DATASET CONTENT>
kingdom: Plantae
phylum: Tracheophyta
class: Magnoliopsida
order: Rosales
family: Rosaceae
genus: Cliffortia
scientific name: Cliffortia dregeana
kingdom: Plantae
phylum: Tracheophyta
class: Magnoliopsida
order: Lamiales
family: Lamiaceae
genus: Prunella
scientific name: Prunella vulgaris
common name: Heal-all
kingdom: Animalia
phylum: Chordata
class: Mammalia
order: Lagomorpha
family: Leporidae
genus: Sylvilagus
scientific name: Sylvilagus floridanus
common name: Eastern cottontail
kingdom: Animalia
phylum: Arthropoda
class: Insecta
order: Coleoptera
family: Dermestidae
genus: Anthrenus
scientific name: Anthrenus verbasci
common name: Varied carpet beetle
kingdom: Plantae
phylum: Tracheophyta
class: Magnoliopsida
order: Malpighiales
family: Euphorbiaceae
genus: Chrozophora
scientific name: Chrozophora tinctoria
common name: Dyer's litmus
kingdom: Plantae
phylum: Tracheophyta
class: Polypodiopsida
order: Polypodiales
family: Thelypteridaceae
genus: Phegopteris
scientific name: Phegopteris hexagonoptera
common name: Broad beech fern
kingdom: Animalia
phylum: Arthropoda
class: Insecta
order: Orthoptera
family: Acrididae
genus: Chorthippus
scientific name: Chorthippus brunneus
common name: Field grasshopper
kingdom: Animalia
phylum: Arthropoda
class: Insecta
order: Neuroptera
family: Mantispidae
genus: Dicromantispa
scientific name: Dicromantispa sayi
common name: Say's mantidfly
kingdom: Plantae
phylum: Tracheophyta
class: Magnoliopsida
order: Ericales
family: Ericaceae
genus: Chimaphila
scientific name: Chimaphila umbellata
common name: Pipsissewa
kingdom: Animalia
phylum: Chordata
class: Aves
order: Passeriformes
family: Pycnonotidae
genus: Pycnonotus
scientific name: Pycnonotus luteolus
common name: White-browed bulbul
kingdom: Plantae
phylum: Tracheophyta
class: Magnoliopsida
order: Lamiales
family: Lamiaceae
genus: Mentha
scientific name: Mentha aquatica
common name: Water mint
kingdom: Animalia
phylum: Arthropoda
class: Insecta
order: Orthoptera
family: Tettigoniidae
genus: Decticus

DIRECTIONS>
Print every line of the material above, unchanged.

FINISHED ANSWER>
kingdom: Plantae
phylum: Tracheophyta
class: Magnoliopsida
order: Rosales
family: Rosaceae
genus: Cliffortia
scientific name: Cliffortia dregeana
kingdom: Plantae
phylum: Tracheophyta
class: Magnoliopsida
order: Lamiales
family: Lamiaceae
genus: Prunella
scientific name: Prunella vulgaris
common name: Heal-all
kingdom: Animalia
phylum: Chordata
class: Mammalia
order: Lagomorpha
family: Leporidae
genus: Sylvilagus
scientific name: Sylvilagus floridanus
common name: Eastern cottontail
kingdom: Animalia
phylum: Arthropoda
class: Insecta
order: Coleoptera
family: Dermestidae
genus: Anthrenus
scientific name: Anthrenus verbasci
common name: Varied carpet beetle
kingdom: Plantae
phylum: Tracheophyta
class: Magnoliopsida
order: Malpighiales
family: Euphorbiaceae
genus: Chrozophora
scientific name: Chrozophora tinctoria
common name: Dyer's litmus
kingdom: Plantae
phylum: Tracheophyta
class: Polypodiopsida
order: Polypodiales
family: Thelypteridaceae
genus: Phegopteris
scientific name: Phegopteris hexagonoptera
common name: Broad beech fern
kingdom: Animalia
phylum: Arthropoda
class: Insecta
order: Orthoptera
family: Acrididae
genus: Chorthippus
scientific name: Chorthippus brunneus
common name: Field grasshopper
kingdom: Animalia
phylum: Arthropoda
class: Insecta
order: Neuroptera
family: Mantispidae
genus: Dicromantispa
scientific name: Dicromantispa sayi
common name: Say's mantidfly
kingdom: Plantae
phylum: Tracheophyta
class: Magnoliopsida
order: Ericales
family: Ericaceae
genus: Chimaphila
scientific name: Chimaphila umbellata
common name: Pipsissewa
kingdom: Animalia
phylum: Chordata
class: Aves
order: Passeriformes
family: Pycnonotidae
genus: Pycnonotus
scientific name: Pycnonotus luteolus
common name: White-browed bulbul
kingdom: Plantae
phylum: Tracheophyta
class: Magnoliopsida
order: Lamiales
family: Lamiaceae
genus: Mentha
scientific name: Mentha aquatica
common name: Water mint
kingdom: Animalia
phylum: Arthropoda
class: Insecta
order: Orthoptera
family: Tettigoniidae
genus: Decticus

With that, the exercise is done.